Por Eduardo A. Russo
Crítico, docente e investigador especializado en cine y artes audiovisuales
El artefacto se destaca por su solidez y versatilidad. Funciona como cámara y como proyector, adosado en un caballete a la luminaria de una linterna mágica, si se quita el magazin superior para película virgen y se lo reemplaza por un rollo filmado. Al unirlo a otra cámara similar, se convierte en copiadora de película. Mucho se ha discutido sobre
quiénes fueron los verdaderos inventores del cine. En la reñida carrera de los pioneros, lo que en rigor inventaron los hermanos Lumière fue la sesión cinematográfica, al organizar la primera función paga y destinada a un público general. Esa fue la gran novedad introducida en París el 28 de diciembre de 1895. Pero el éxito del Cinématographe necesitó especialmente de la robustez y confiabilidad de sus aparatos. La aventura de lanzarse a un nuevo mundo de imágenes mediante la obtención de nuevas imágenes del mundo contó así con un excepcional aliado tecnológico.

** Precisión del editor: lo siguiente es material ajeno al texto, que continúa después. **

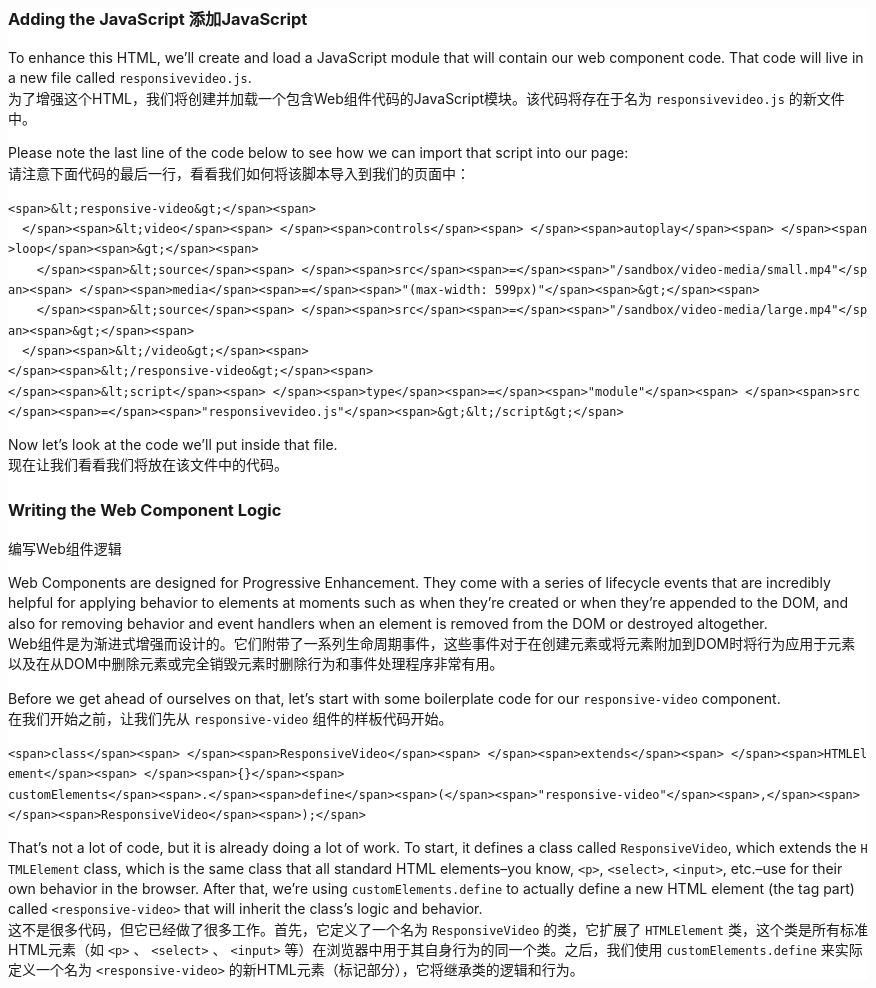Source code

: ### Adding the JavaScript 添加JavaScript

To enhance this HTML, we’ll create and load a JavaScript module that will contain our web component code. That code will live in a new file called `responsivevideo.js`.  
为了增强这个HTML，我们将创建并加载一个包含Web组件代码的JavaScript模块。该代码将存在于名为 `responsivevideo.js` 的新文件中。

Please note the last line of the code below to see how we can import that script into our page:  
请注意下面代码的最后一行，看看我们如何将该脚本导入到我们的页面中：

```
<span>&lt;responsive-video&gt;</span><span>
  </span><span>&lt;video</span><span> </span><span>controls</span><span> </span><span>autoplay</span><span> </span><span>loop</span><span>&gt;</span><span>
    </span><span>&lt;source</span><span> </span><span>src</span><span>=</span><span>"/sandbox/video-media/small.mp4"</span><span> </span><span>media</span><span>=</span><span>"(max-width: 599px)"</span><span>&gt;</span><span>
    </span><span>&lt;source</span><span> </span><span>src</span><span>=</span><span>"/sandbox/video-media/large.mp4"</span><span>&gt;</span><span>
  </span><span>&lt;/video&gt;</span><span>
</span><span>&lt;/responsive-video&gt;</span><span>
</span><span>&lt;script</span><span> </span><span>type</span><span>=</span><span>"module"</span><span> </span><span>src</span><span>=</span><span>"responsivevideo.js"</span><span>&gt;&lt;/script&gt;</span>
```

Now let’s look at the code we’ll put inside that file.  
现在让我们看看我们将放在该文件中的代码。

### Writing the Web Component Logic  
编写Web组件逻辑

Web Components are designed for Progressive Enhancement. They come with a series of lifecycle events that are incredibly helpful for applying behavior to elements at moments such as when they’re created or when they’re appended to the DOM, and also for removing behavior and event handlers when an element is removed from the DOM or destroyed altogether.  
Web组件是为渐进式增强而设计的。它们附带了一系列生命周期事件，这些事件对于在创建元素或将元素附加到DOM时将行为应用于元素以及在从DOM中删除元素或完全销毁元素时删除行为和事件处理程序非常有用。

Before we get ahead of ourselves on that, let’s start with some boilerplate code for our `responsive-video` component.  
在我们开始之前，让我们先从 `responsive-video` 组件的样板代码开始。

```
<span>class</span><span> </span><span>ResponsiveVideo</span><span> </span><span>extends</span><span> </span><span>HTMLElement</span><span> </span><span>{}</span><span>
customElements</span><span>.</span><span>define</span><span>(</span><span>"responsive-video"</span><span>,</span><span> </span><span>ResponsiveVideo</span><span>);</span>
```

That’s not a lot of code, but it is already doing a lot of work. To start, it defines a class called `ResponsiveVideo`, which extends the `HTMLElement` class, which is the same class that all standard HTML elements–you know, `<p>`, `<select>`, `<input>`, etc.–use for their own behavior in the browser. After that, we’re using `customElements.define` to actually define a new HTML element (the tag part) called `<responsive-video>` that will inherit the class’s logic and behavior.  
这不是很多代码，但它已经做了很多工作。首先，它定义了一个名为 `ResponsiveVideo` 的类，它扩展了 `HTMLElement` 类，这个类是所有标准HTML元素（如 `<p>` 、 `<select>` 、 `<input>` 等）在浏览器中用于其自身行为的同一个类。之后，我们使用 `customElements.define` 来实际定义一个名为 `<responsive-video>` 的新HTML元素（标记部分），它将继承类的逻辑和行为。
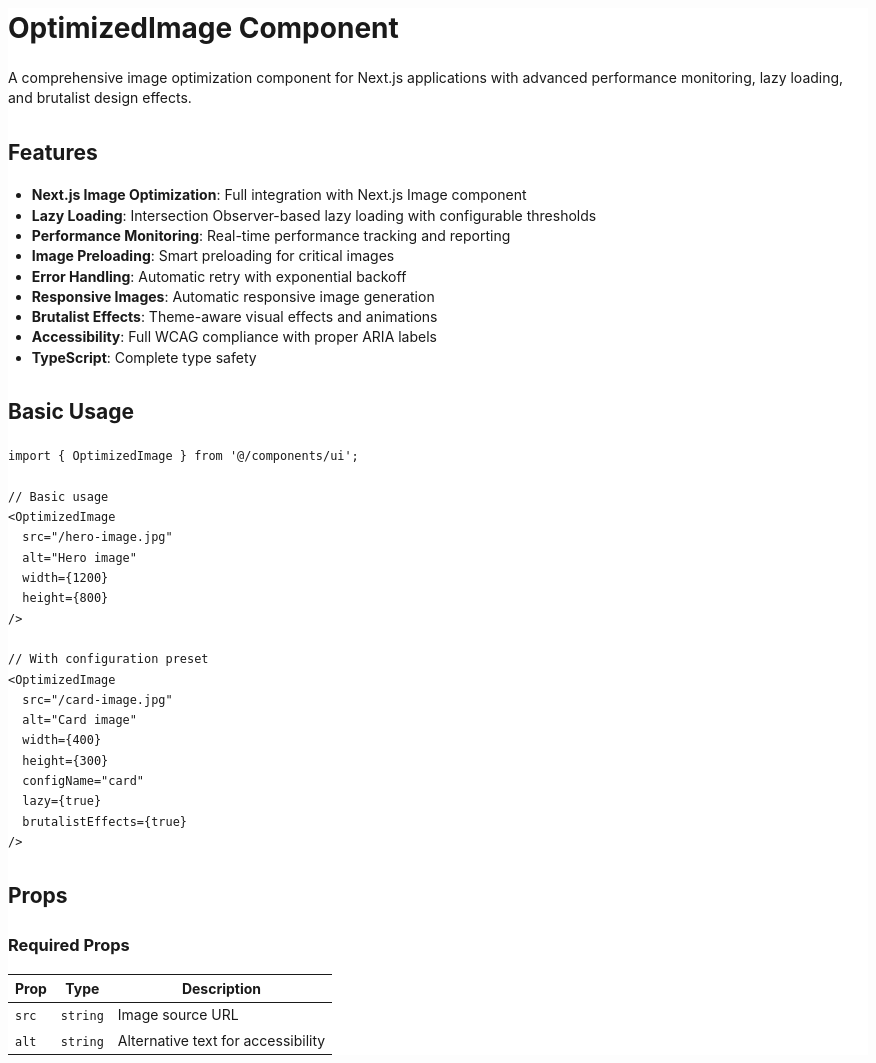 # OptimizedImage Component

A comprehensive image optimization component for Next.js applications with advanced performance monitoring, lazy loading, and brutalist design effects.

## Features

- **Next.js Image Optimization**: Full integration with Next.js Image component
- **Lazy Loading**: Intersection Observer-based lazy loading with configurable thresholds
- **Performance Monitoring**: Real-time performance tracking and reporting
- **Image Preloading**: Smart preloading for critical images
- **Error Handling**: Automatic retry with exponential backoff
- **Responsive Images**: Automatic responsive image generation
- **Brutalist Effects**: Theme-aware visual effects and animations
- **Accessibility**: Full WCAG compliance with proper ARIA labels
- **TypeScript**: Complete type safety

## Basic Usage

```tsx
import { OptimizedImage } from '@/components/ui';

// Basic usage
<OptimizedImage
  src="/hero-image.jpg"
  alt="Hero image"
  width={1200}
  height={800}
/>

// With configuration preset
<OptimizedImage
  src="/card-image.jpg"
  alt="Card image"
  width={400}
  height={300}
  configName="card"
  lazy={true}
  brutalistEffects={true}
/>
```

## Props

### Required Props

| Prop  | Type     | Description                        |
| ----- | -------- | ---------------------------------- |
| `src` | `string` | Image source URL                   |
| `alt` | `string` | Alternative text for accessibility |
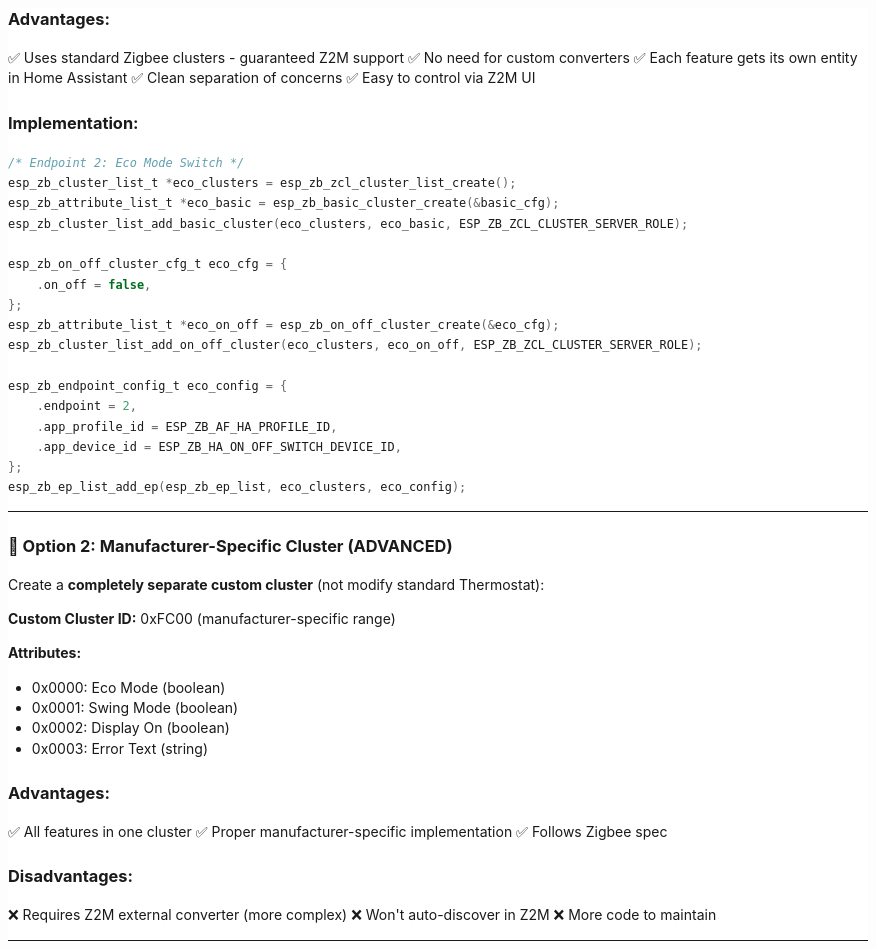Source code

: ### Advantages:
✅ Uses standard Zigbee clusters - guaranteed Z2M support
✅ No need for custom converters
✅ Each feature gets its own entity in Home Assistant
✅ Clean separation of concerns
✅ Easy to control via Z2M UI

### Implementation:

```c
/* Endpoint 2: Eco Mode Switch */
esp_zb_cluster_list_t *eco_clusters = esp_zb_zcl_cluster_list_create();
esp_zb_attribute_list_t *eco_basic = esp_zb_basic_cluster_create(&basic_cfg);
esp_zb_cluster_list_add_basic_cluster(eco_clusters, eco_basic, ESP_ZB_ZCL_CLUSTER_SERVER_ROLE);

esp_zb_on_off_cluster_cfg_t eco_cfg = {
    .on_off = false,
};
esp_zb_attribute_list_t *eco_on_off = esp_zb_on_off_cluster_create(&eco_cfg);
esp_zb_cluster_list_add_on_off_cluster(eco_clusters, eco_on_off, ESP_ZB_ZCL_CLUSTER_SERVER_ROLE);

esp_zb_endpoint_config_t eco_config = {
    .endpoint = 2,
    .app_profile_id = ESP_ZB_AF_HA_PROFILE_ID,
    .app_device_id = ESP_ZB_HA_ON_OFF_SWITCH_DEVICE_ID,
};
esp_zb_ep_list_add_ep(esp_zb_ep_list, eco_clusters, eco_config);
```

---

### 🔧 Option 2: Manufacturer-Specific Cluster (ADVANCED)

Create a **completely separate custom cluster** (not modify standard Thermostat):

**Custom Cluster ID:** 0xFC00 (manufacturer-specific range)

**Attributes:**
- 0x0000: Eco Mode (boolean)
- 0x0001: Swing Mode (boolean)  
- 0x0002: Display On (boolean)
- 0x0003: Error Text (string)

### Advantages:
✅ All features in one cluster
✅ Proper manufacturer-specific implementation
✅ Follows Zigbee spec

### Disadvantages:
❌ Requires Z2M external converter (more complex)
❌ Won't auto-discover in Z2M
❌ More code to maintain

---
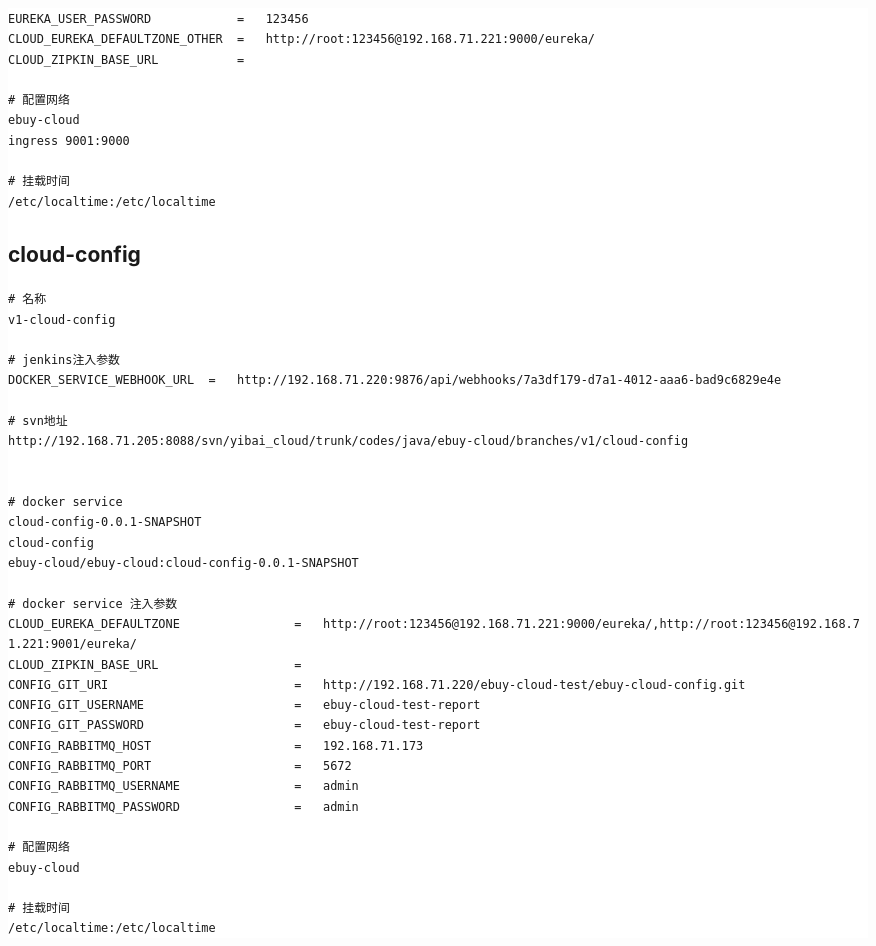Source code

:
 ```
EUREKA_USER_PASSWORD			=	123456
CLOUD_EUREKA_DEFAULTZONE_OTHER	=	http://root:123456@192.168.71.221:9000/eureka/
CLOUD_ZIPKIN_BASE_URL			= 

# 配置网络
ebuy-cloud
ingress 9001:9000

# 挂载时间
/etc/localtime:/etc/localtime
```



## cloud-config

```
# 名称
v1-cloud-config

# jenkins注入参数
DOCKER_SERVICE_WEBHOOK_URL	=	http://192.168.71.220:9876/api/webhooks/7a3df179-d7a1-4012-aaa6-bad9c6829e4e

# svn地址
http://192.168.71.205:8088/svn/yibai_cloud/trunk/codes/java/ebuy-cloud/branches/v1/cloud-config


# docker service
cloud-config-0.0.1-SNAPSHOT
cloud-config
ebuy-cloud/ebuy-cloud:cloud-config-0.0.1-SNAPSHOT

# docker service 注入参数
CLOUD_EUREKA_DEFAULTZONE				=	http://root:123456@192.168.71.221:9000/eureka/,http://root:123456@192.168.71.221:9001/eureka/
CLOUD_ZIPKIN_BASE_URL					=
CONFIG_GIT_URI							=	http://192.168.71.220/ebuy-cloud-test/ebuy-cloud-config.git
CONFIG_GIT_USERNAME						=	ebuy-cloud-test-report
CONFIG_GIT_PASSWORD						=	ebuy-cloud-test-report
CONFIG_RABBITMQ_HOST					=	192.168.71.173
CONFIG_RABBITMQ_PORT					=	5672
CONFIG_RABBITMQ_USERNAME				=	admin
CONFIG_RABBITMQ_PASSWORD				=	admin

# 配置网络
ebuy-cloud

# 挂载时间
/etc/localtime:/etc/localtime
```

El Cinématographe se impuso por su sencillez y su ingeniosa mecánica. El 13 de febrero de 1895 se patentó con el nombre que los hermanos compraron a otro inventor, Léon Bouly, y pronto comenzó a recorrer el mundo. Llegó a Buenos Aires y se presentó el 18 de julio de 1896 en el hoy desaparecido Teatro Odeón de Esmeralda esquina Corrientes. No es posible probar que precisamente este aparato fue el de la primera función de cine en la Argentina, aunque dicha versión es entrañable y plausible. Pero si no fue exactamente éste, el responsable habrá sido otro de la serie fabricada por Jules Carpentier, el ingeniero contratado por los Lumière para su fabricación.
El Cinématographe impacta por su sobriedad frente a otras cámaras de la época, que lucen ostentosamente sus mecanismos. Ante el observador es una caja cuadrada, sencilla y portadora de un secreto, que despierta con el ronroneo de su manivela a dos giros por segundo, sea en modo de cámara tomavistas o proyector. Ese ruido mecánico fue el fondo usual de los murmullos y exclamaciones que acompañaron a las más tempranas funciones, que ni siquiera contaban con música, sino con una breve explicación preliminar del proyectorista sobre su funcionamiento y los temas a exhibir. Nótese que la cámara no tiene visor. El encuadre se fijaba a través del objetivo, con la tapa abierta. Luego debía cerrarse y el rodaje se iniciaba para dejar pasar los dieciséis metros de película, que pasaban en poco menos de un minuto, la duración habitual de las “vistas”. Asombra comprobar la maestría con la que los operadores de la casa Lumière consiguieron tantas composiciones admirables en pantalla, a pesar de esa limitación inicial. Un anónimo y visionario cronista escribía en La Poste, un día más tarde de la célebre primera función parisina: “Cuando estos aparatos sean liberados al público, cuando podamos tomar los seres que nos son más queridos, no en su forma inmóvil, sino en movimiento, en su acción, en sus gestos familiares, con la palabra a flor de labios, la muerte dejará de ser absoluta”. La magia estaba en marcha.